Page images and extracted text:

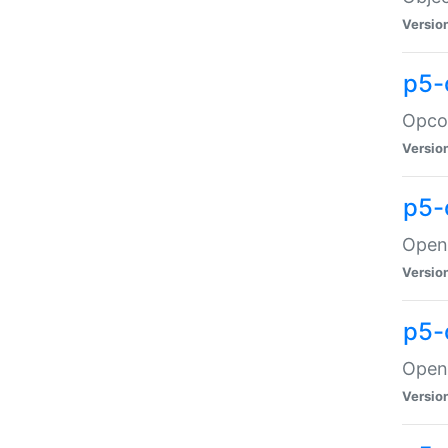
Versio
p5-
Opco
Versio
p5-
OpenG
Versio
p5-
OpenG
Versio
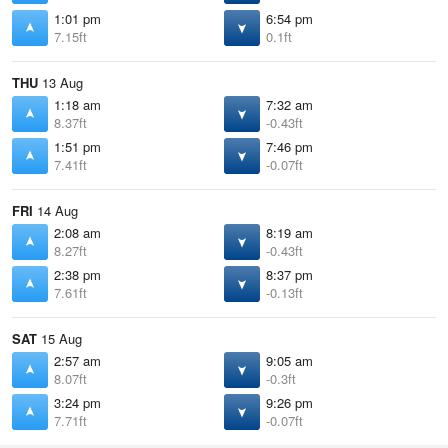
1:01 pm
6:54 pm
7.15ft
0.1ft
THU
13 Aug
1:18 am
7:32 am
8.37ft
-0.43ft
1:51 pm
7:46 pm
7.41ft
-0.07ft
FRI
14 Aug
2:08 am
8:19 am
8.27ft
-0.43ft
2:38 pm
8:37 pm
7.61ft
-0.13ft
SAT
15 Aug
2:57 am
9:05 am
8.07ft
-0.3ft
3:24 pm
9:26 pm
7.71ft
-0.07ft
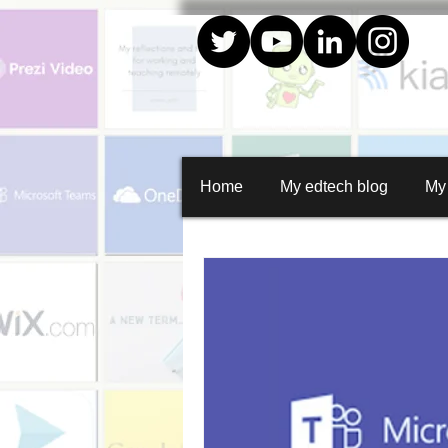
Home
My edtech blog
My
All Posts
Create
Quiz creator
Whiteboard animations
Random
Social media graphics
Curation
Google apps
Collaboration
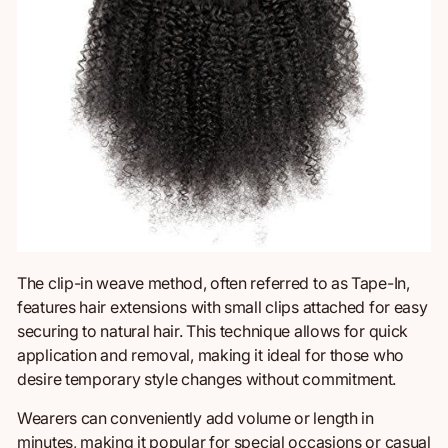
The clip-in weave method, often
referred to as
Tape-In,
features hair extensions with small clips attached for easy
securing to natural hair. This technique allows for quick
application and removal, making it ideal for those who
desire temporary style changes without commitment.
Wearers can conveniently add volume or length in
minutes, making it popular for special occasions or casual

**Work to complete:**
Leave every picture out and return exactly the lines from the one holding "Whiteboard animations" through the end of the records above, both ends included, and nothing more.

**Finished task:**
Whiteboard animations
Random
Social media graphics
Curation
Google apps
Collaboration
The clip-in weave method, often
referred to as
Tape-In,
features hair extensions with small clips attached for easy
securing to natural hair. This technique allows for quick
application and removal, making it ideal for those who
desire temporary style changes without commitment.
Wearers can conveniently add volume or length in
minutes, making it popular for special occasions or casual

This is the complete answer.